A central part of Floyd’s personality is her love of people. She said her most positive experience at Valley High School has been hanging out with friends. She plans to apply her love of people to her future career.

Floyd said she’s dual-enrolled at Southern Union State Community College. After she graduates from high school, she plans to get an associate’s degree, probably in general studies, from Southern Union before transferring somewhere else to get a political science degree. Floyd wants to eventually transfer into law school.

“I love people, and I love helping people,” she said. “And since I want to be a lawyer, I feel like political science is a great door opener for law school. And once I get into law school and become a lawyer, I may either start my own law firm or go into government.”
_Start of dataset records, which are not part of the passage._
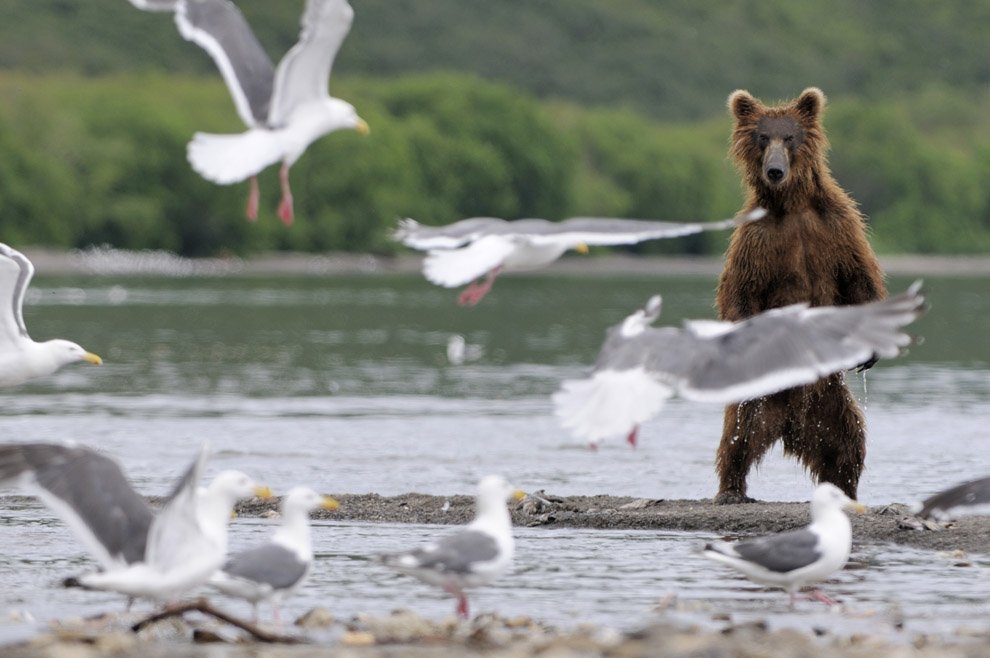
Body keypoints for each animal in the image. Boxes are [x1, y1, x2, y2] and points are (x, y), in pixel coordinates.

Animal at [716, 88, 888, 502]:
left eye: (790, 137)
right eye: (763, 138)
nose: (775, 170)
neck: (790, 204)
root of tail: (790, 423)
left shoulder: (837, 226)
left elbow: (859, 275)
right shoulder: (756, 241)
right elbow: (740, 292)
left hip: (829, 401)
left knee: (847, 441)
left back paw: (844, 489)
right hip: (760, 396)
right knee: (738, 433)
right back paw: (731, 488)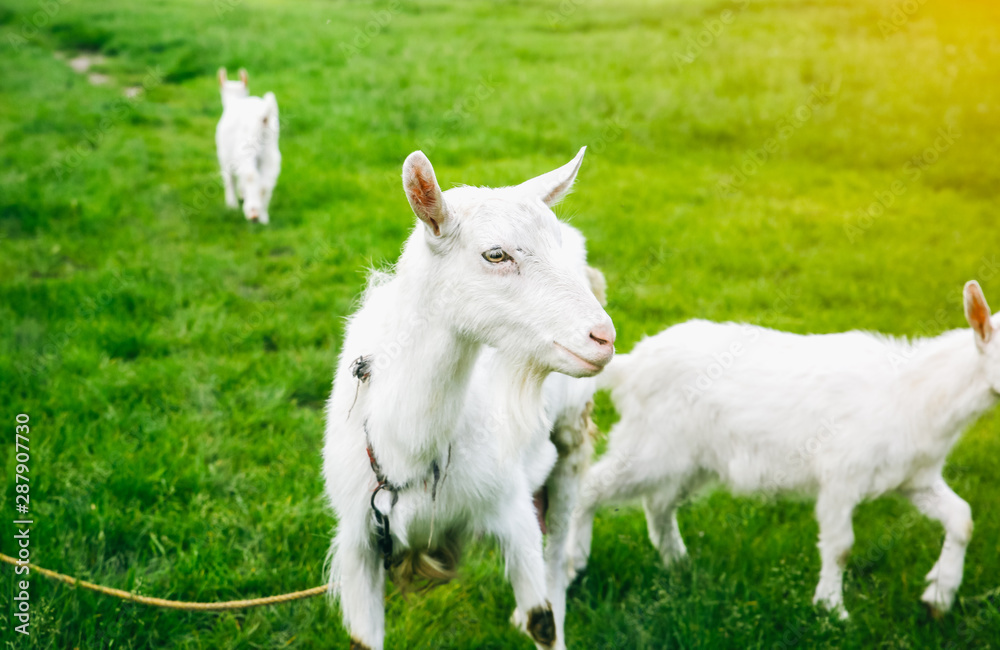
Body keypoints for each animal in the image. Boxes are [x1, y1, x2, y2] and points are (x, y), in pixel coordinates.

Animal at [216, 66, 282, 223]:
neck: (235, 100)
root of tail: (264, 117)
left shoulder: (224, 156)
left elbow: (229, 178)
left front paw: (232, 204)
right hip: (270, 153)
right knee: (266, 181)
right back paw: (263, 216)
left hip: (247, 150)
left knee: (250, 175)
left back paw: (252, 211)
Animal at [324, 148, 612, 648]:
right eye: (495, 254)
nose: (604, 337)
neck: (410, 452)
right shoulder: (359, 541)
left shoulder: (510, 508)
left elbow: (542, 620)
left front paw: (543, 618)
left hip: (572, 428)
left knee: (557, 541)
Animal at [572, 280, 1000, 616]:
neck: (917, 394)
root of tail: (631, 366)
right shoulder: (841, 476)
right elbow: (841, 547)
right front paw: (832, 609)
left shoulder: (914, 477)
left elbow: (962, 518)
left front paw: (939, 597)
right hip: (651, 445)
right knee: (592, 486)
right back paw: (574, 562)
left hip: (690, 459)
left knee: (658, 504)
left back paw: (678, 563)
Floyd considers her greatest achievement at Valley High School to be the fact that she’s been the club leader for multiple organizations. She’s been the president of Key Club, the president of Mu Alpha Theta, the president of the National Honor Society and the vice president of Beta Club. Floyd said she was also in the Scholars’ Bowl, marching band, concert band, yearbook team and was a Junior Ambassador for the Greater Valley Area Chamber of Commerce.

An obstacle Floyd has encountered at Valley High School is time management.

“Since I do dual enrollment and I’m a Valley High School student, I find it hard to balance all the clubs I partake in with college classes and a normal seven-period schedule,” she said.

Floyd would tell new students coming to Valley High School that making good connections with people and starting off with good grades are the best ways to remain successful throughout all four years of high school. As for what she’d tell current students, she said it’s important to have fun and live life a little.

“School is not always just work, work, work,” she said.

Floyd is particularly fond of band director Kitty Deloach and assistant band director Mark Meadows, who she says have both shaped her into the person she is today.

If Floyd could change one thing about the world, she would have people be more open-minded.

Floyd said she was born and raised in Valley.